What you get with a United Airlines' Economy Plus seat is an extra 7.5cm of seat pitch and 2.5cm greater recline angle. Width is the same at 45.7cm and therefore cabin configuration is the same for both Economy and Economy Plus flyers, 3-3-3. For a return flight Melbourne to Los Angeles departing November 8, returning December 11, the cheapest price with United is $694. An Economy Plus seat will add $197 to the outward leg, $208 to the return. For a flight that's almost 15 hours on the way out and closer to 16 on the return journey, that's worth considering.
Several other airlines that operate long-haul flights to Australia have followed in United footsteps with an upgraded economy seat, but in the case of Virgin Australia at least, the offer is less than convincing. Virgin Australia introduced its Economy X seats back in mid-2017, but rather than a new seat with better legroom the airline simply rebranded its exit row seats and its bulkhead seats and slapped on a premium. True, this does give you enhanced legroom but it puts you front and centre of the bulkheads where the bassinets are located. If you happen to be near a restless infant for the entire flight, you'll wish you were out on the wing. You've got a lift-up video screen in the armrest which means no viewing until the seatbelt sign goes off after takeoff and no seat pocket to store your inflight goodies – and it's galling to be asked to pay extra for the privilege.

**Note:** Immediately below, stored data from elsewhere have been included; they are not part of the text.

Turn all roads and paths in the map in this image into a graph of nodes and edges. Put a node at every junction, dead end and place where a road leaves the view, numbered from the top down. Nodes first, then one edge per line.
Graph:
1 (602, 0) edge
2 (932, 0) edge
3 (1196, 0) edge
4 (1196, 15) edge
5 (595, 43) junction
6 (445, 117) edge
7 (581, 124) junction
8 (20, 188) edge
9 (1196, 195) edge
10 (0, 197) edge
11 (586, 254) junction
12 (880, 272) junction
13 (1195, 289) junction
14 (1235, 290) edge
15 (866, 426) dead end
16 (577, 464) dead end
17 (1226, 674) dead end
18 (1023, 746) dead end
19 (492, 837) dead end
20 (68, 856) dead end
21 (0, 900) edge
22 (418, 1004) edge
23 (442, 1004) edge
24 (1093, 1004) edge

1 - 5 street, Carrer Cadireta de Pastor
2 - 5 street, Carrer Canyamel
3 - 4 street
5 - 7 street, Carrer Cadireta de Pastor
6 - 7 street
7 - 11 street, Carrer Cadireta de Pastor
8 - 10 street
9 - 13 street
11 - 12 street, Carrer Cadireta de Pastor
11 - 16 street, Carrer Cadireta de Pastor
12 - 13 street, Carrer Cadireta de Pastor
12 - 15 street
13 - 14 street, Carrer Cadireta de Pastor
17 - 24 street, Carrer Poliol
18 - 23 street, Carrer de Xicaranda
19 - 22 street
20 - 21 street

Etihad Airways introduced its Economy Space seats in December 2018, with a seat pitch 12.7cm greater than in the airline's standard Economy seats. That's a plus, but again care is needed. Aboard Etihad's Airbus A380s you'll get a wide choice of seats in rows 40 to 47, but on some other Etihad aircraft the Economy Plus seats are bulkhead or exit row seats, and the value is questionable.

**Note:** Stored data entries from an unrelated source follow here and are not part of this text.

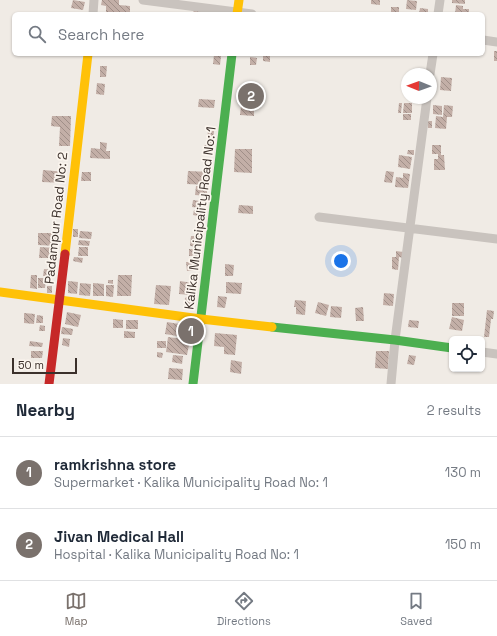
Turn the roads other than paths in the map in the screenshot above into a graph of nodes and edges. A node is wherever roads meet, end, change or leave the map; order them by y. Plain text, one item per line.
1 (94, 0) edge
2 (143, 0) edge
3 (239, 0) edge
4 (440, 0) edge
5 (93, 12) edge
6 (230, 12) edge
7 (237, 12) edge
8 (438, 12) edge
9 (485, 40) edge
10 (497, 42) edge
11 (88, 56) edge
12 (232, 56) edge
13 (433, 56) edge
14 (431, 68) edge
15 (426, 104) edge
16 (319, 217) dead end
17 (410, 228) junction
18 (497, 239) edge
19 (0, 292) edge
20 (60, 301) junction
21 (201, 319) junction
22 (396, 340) junction
23 (449, 348) edge
24 (485, 352) edge
25 (497, 354) edge
26 (49, 384) edge
27 (193, 384) edge
28 (391, 384) edge

1 - 5 street
2 - 6 street
3 - 7 street
4 - 8 street
9 - 10 street
11 - 20 street, Padampur Road No: 2
12 - 21 street, Kalika Municipality Road No: 1
13 - 14 street
15 - 17 street
16 - 17 street
17 - 18 street
17 - 22 street
19 - 20 street
20 - 21 street
20 - 26 street, Padampur Road No: 2
21 - 22 street
21 - 27 street, Kalika Municipality Road No: 1
22 - 23 street
22 - 28 street
24 - 25 street

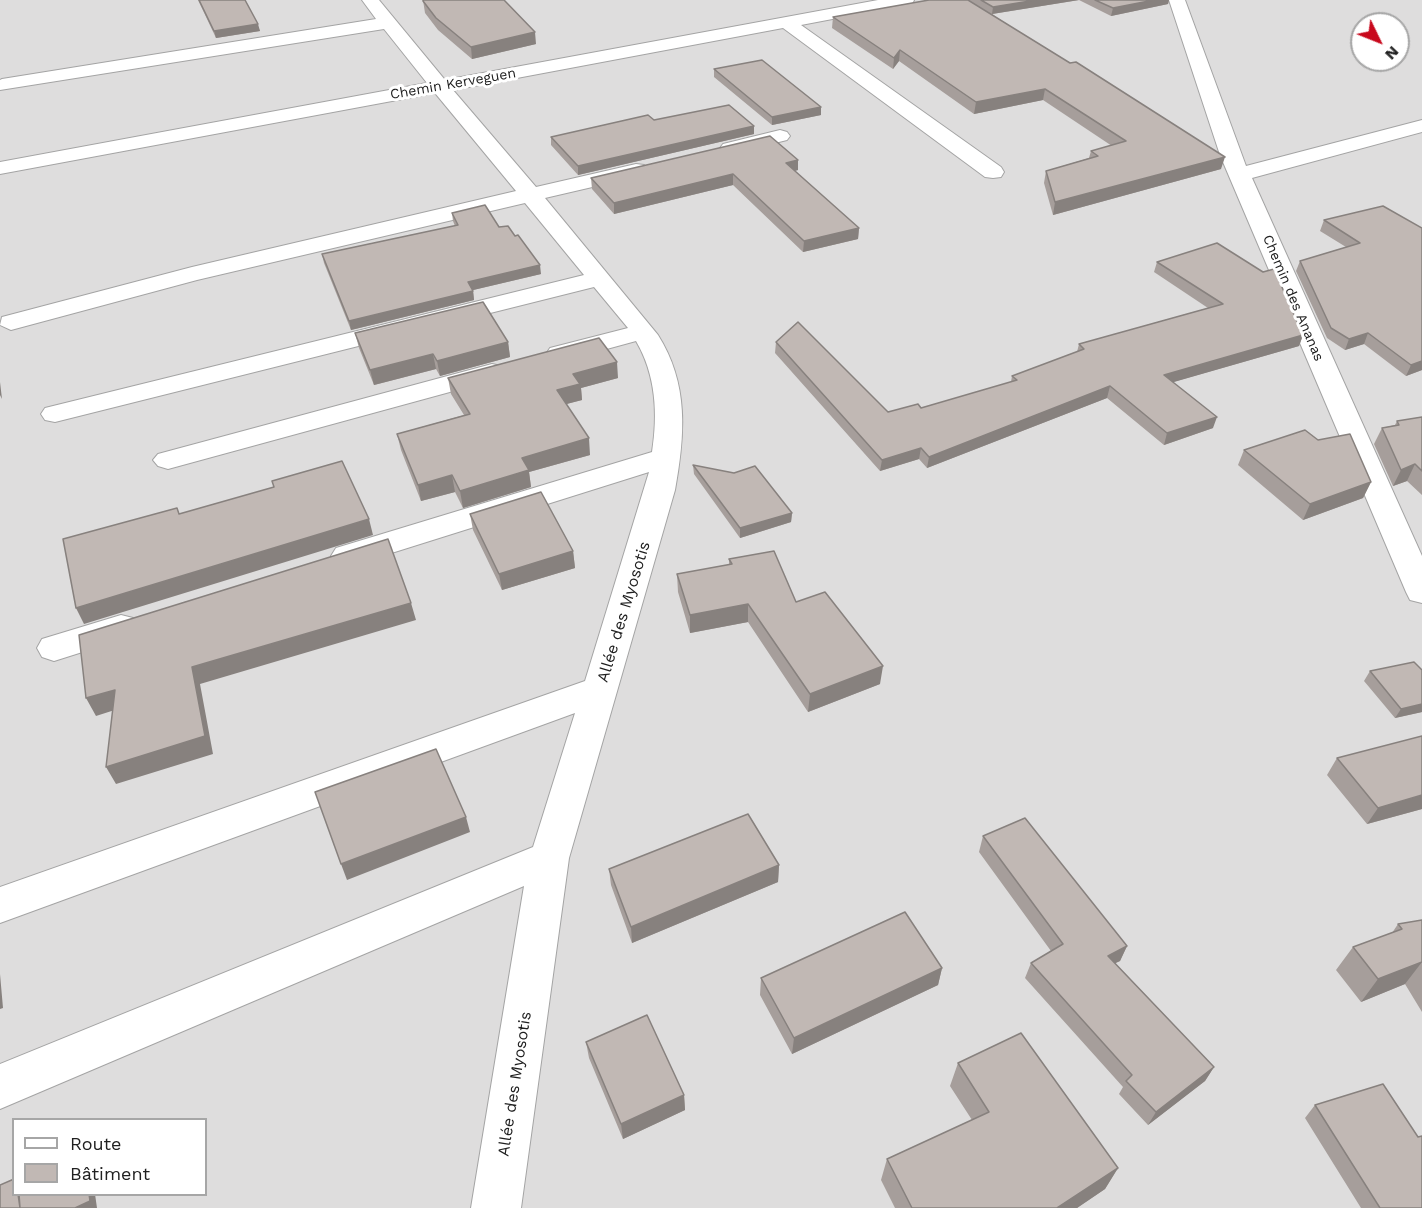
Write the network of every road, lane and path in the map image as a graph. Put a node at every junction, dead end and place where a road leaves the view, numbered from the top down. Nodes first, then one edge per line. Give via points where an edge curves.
1 (369, 0) edge
2 (1176, 0) edge
3 (896, 1) edge
4 (387, 22) junction
5 (786, 22) junction
6 (2, 85) dead end
7 (438, 87) junction
8 (1422, 126) edge
9 (780, 136) dead end
10 (713, 152) edge
11 (656, 165) edge
12 (0, 168) edge
13 (993, 172) dead end
14 (1240, 174) junction
15 (532, 194) junction
16 (599, 279) junction
17 (11, 322) dead end
18 (642, 332) junction
19 (55, 414) dead end
20 (666, 457) junction
21 (168, 460) dead end
22 (315, 566) edge
23 (1422, 592) edge
24 (144, 620) edge
25 (54, 648) dead end
26 (601, 689) junction
27 (549, 858) junction
28 (0, 905) edge
29 (0, 1087) edge
30 (496, 1208) edge

1 - 4 street, Allée des Myosotis
2 - 14 street, Chemin des Ananas
3 - 5 street, Chemin Kerveguen
4 - 6 street
4 - 7 street, Allée des Myosotis
5 - 7 street, Chemin Kerveguen
5 - 13 street
7 - 12 street, Chemin Kerveguen
7 - 15 street, Allée des Myosotis
8 - 14 street
9 - 10 street
11 - 15 street
14 - 23 street, Chemin des Ananas
15 - 16 street, Allée des Myosotis
15 - 17 street via 192,274
16 - 18 street, Allée des Myosotis
16 - 19 street
18 - 20 street, Allée des Myosotis via 659,359 668,394 670,437
18 - 21 street
20 - 22 street
20 - 26 street, Allée des Myosotis via 660,490
24 - 25 street
26 - 27 street, Allée des Myosotis
26 - 28 street
27 - 29 street
27 - 30 street, Allée des Myosotis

Latest to join the club is Air New Zealand. Starting in 2020 the airline will introduce Economy Stretch on its widebody fleet which will give flyers a roomy 35-inch (89cm) seat pitch and extra amenities such as a premium headset. Air New Zealand is currently reconfiguring its Boeing 777-200, 777-300 and 787-9 aircraft to install a stretch-seat zone with up to 42 seats at the front of the economy cabin. Economy Stretch will be available for purchase from early 2020, with availability on all Air New Zealand long-haul flights from late 2020.

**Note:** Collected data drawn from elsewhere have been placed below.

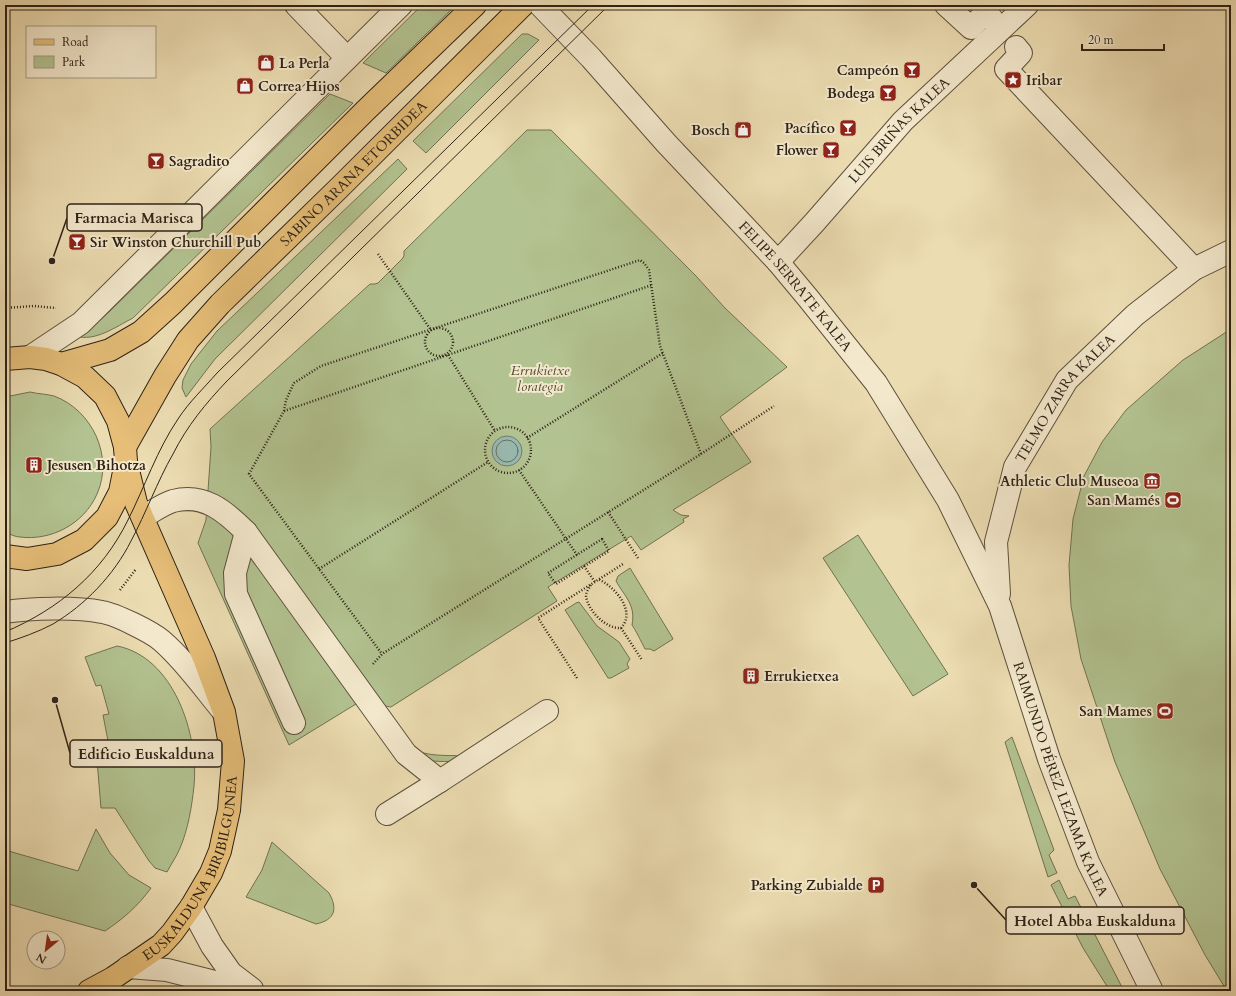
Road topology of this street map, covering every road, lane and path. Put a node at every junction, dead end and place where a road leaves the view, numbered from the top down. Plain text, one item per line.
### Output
1 (296, 5) edge
2 (401, 5) edge
3 (475, 5) edge
4 (523, 5) edge
5 (540, 5) edge
6 (946, 5) edge
7 (1027, 5) edge
8 (992, 19) dead end
9 (1016, 47) dead end
10 (347, 58) junction
11 (1231, 251) edge
12 (378, 254) dead end
13 (778, 262) junction
14 (1194, 269) junction
15 (652, 285) junction
16 (5, 308) edge
17 (90, 314) junction
18 (431, 330) junction
19 (663, 353) junction
20 (448, 355) junction
21 (30, 357) junction
22 (5, 359) edge
23 (61, 364) junction
24 (774, 406) dead end
25 (284, 410) junction
26 (495, 431) junction
27 (527, 438) junction
28 (700, 454) junction
29 (126, 455) junction
30 (488, 462) junction
31 (519, 470) junction
32 (608, 512) junction
33 (143, 518) junction
34 (246, 532) junction
35 (566, 538) junction
36 (577, 555) junction
37 (5, 556) edge
38 (638, 558) dead end
39 (623, 564) dead end
40 (584, 566) junction
41 (137, 568) dead end
42 (319, 569) junction
43 (598, 579) junction
44 (595, 582) junction
45 (591, 584) junction
46 (120, 591) dead end
47 (1000, 606) junction
48 (5, 612) edge
49 (621, 628) junction
50 (382, 654) junction
51 (642, 660) dead end
52 (576, 678) dead end
53 (355, 683) junction
54 (547, 711) dead end
55 (224, 712) junction
56 (294, 723) dead end
57 (440, 781) junction
58 (387, 814) dead end
59 (192, 907) junction
60 (128, 967) junction
61 (89, 991) edge
62 (250, 991) edge
63 (255, 991) edge
64 (1152, 991) edge

1 - 10 street
2 - 10 street
3 - 23 main road
4 - 29 main road, SABINO ARANA ETORBIDEA
5 - 13 street, FELIPE SERRATE KALEA
6 - 8 street
7 - 13 street, LUIS BRIÑAS KALEA
9 - 14 street
10 - 17 street
11 - 14 street, TELMO ZARRA KALEA
12 - 18 path
13 - 47 street, FELIPE SERRATE KALEA
14 - 47 street, TELMO ZARRA KALEA
15 - 18 path
15 - 19 path
15 - 20 path
16 - 17 path
17 - 21 street
18 - 20 path
18 - 20 path
18 - 25 path
19 - 27 path
19 - 28 path
20 - 25 path
20 - 26 path
21 - 22 main road, EUSKALDUNA BIRIBILGUNEA
21 - 23 main road, EUSKALDUNA BIRIBILGUNEA
23 - 29 main road, EUSKALDUNA BIRIBILGUNEA
24 - 28 path
25 - 42 path
26 - 27 path
26 - 30 path
27 - 31 path
28 - 32 path
29 - 33 main road, EUSKALDUNA BIRIBILGUNEA
29 - 37 main road
30 - 31 path
30 - 42 path
31 - 35 path
32 - 35 path
32 - 38 path
33 - 34 street
33 - 55 main road, EUSKALDUNA BIRIBILGUNEA
34 - 53 street
34 - 56 street
35 - 36 path
35 - 50 path
36 - 40 path
36 - 40 path
39 - 43 path
40 - 44 path
41 - 46 path
42 - 50 path
43 - 44 path
43 - 49 path
44 - 45 path
45 - 49 path
45 - 52 path
47 - 64 street, RAIMUNDO PÉREZ LEZAMA KALEA
48 - 55 street, EUSKALDUNA BIRIBILGUNEA
49 - 51 path
50 - 53 path
53 - 57 street
54 - 57 street
55 - 59 main road, EUSKALDUNA BIRIBILGUNEA
57 - 58 street
59 - 60 main road, EUSKALDUNA BIRIBILGUNEA
59 - 63 street
60 - 61 main road, EUSKALDUNA BIRIBILGUNEA
60 - 62 street

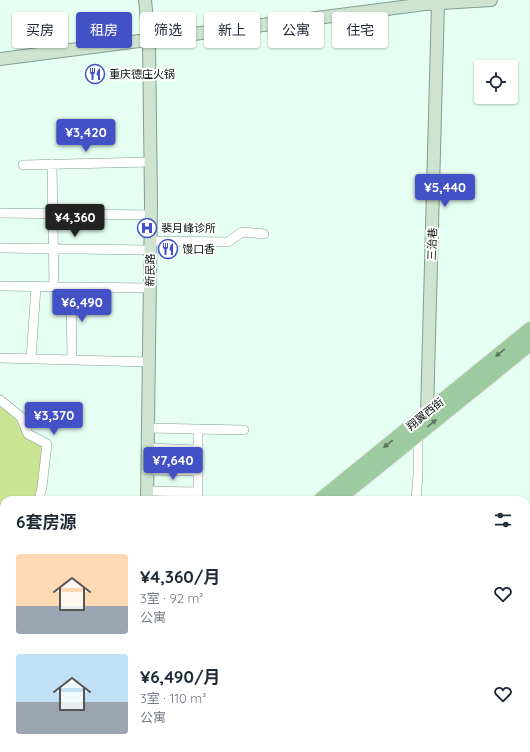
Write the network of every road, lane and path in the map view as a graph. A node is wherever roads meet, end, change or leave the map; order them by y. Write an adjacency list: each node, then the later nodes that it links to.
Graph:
1 (146, 0): 5 (main road, 新民路)
2 (415, 0): 6 (main road)
3 (491, 0): 4 (main road)
4 (444, 2): 7 (main road); 35 (main road, 三治巷)
5 (147, 12)
6 (196, 30)
7 (196, 31)
8 (140, 38): 11 (main road)
9 (140, 38): 12 (main road)
10 (148, 48): 13 (main road, 新民路)
11 (0, 53)
12 (0, 59)
13 (150, 162): 14 (street); 18 (main road, 新民路)
14 (52, 164): 15 (street); 17 (street)
15 (23, 165)
16 (0, 213): 17 (street)
17 (52, 213): 18 (street); 22 (street)
18 (150, 215): 20 (main road, 新民路)
19 (264, 234): 20 (street)
20 (150, 246): 22 (street); 27 (main road, 新民路)
21 (0, 248): 22 (street)
22 (53, 248): 25 (street)
23 (0, 286): 24 (street)
24 (36, 287): 25 (street); 31 (street)
25 (54, 287): 26 (street)
26 (71, 287): 27 (street); 32 (street)
27 (150, 288): 33 (main road, 新民路)
28 (530, 329): 35 (main road, 翔翼西街, one-way to 35)
29 (530, 344): 39 (main road, 翔翼西街, one-way to 29)
30 (0, 358): 31 (street)
31 (31, 359): 32 (street)
32 (72, 360): 33 (street)
33 (149, 362): 36 (main road, 新民路)
34 (0, 400): 44 (street)
35 (427, 413): 47 (main road, 翔翼西街, one-way to 47)
36 (148, 428): 37 (street); 40 (main road, 新民路)
37 (198, 430): 38 (street); 41 (street)
38 (244, 430)
39 (418, 434): 48 (main road, 翔翼西街); 49 (street)
40 (148, 448): 41 (street); 42 (main road, 新民路)
41 (198, 450): 43 (street)
42 (147, 470): 43 (street); 45 (main road, 新民路)
43 (198, 471): 46 (street)
44 (40, 496)
45 (147, 496): 46 (street)
46 (198, 496)
47 (325, 496)
48 (342, 496)
49 (416, 496)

There's an obvious risk here in that these seats could compete with Air New Zealand's Premium Economy seats, and these are some of the best in the business. Air NZ is one of the very few airlines that offers a dedicated toilet for the exclusive use of its Premium Economy flyers, available on the airline's 777-300 services. The airline is betting that it will tempt passengers to pay a little extra to upgrade from Economy to Economy Stretch, rather than downgrading from Premium Economy and pocketing the savings. On the other hand, United has only recently introduced Premium Plus – UA's version of premium economy. That too suggests they don't see those seats and their Economy Plus and their Premium Plus seats competing against one another.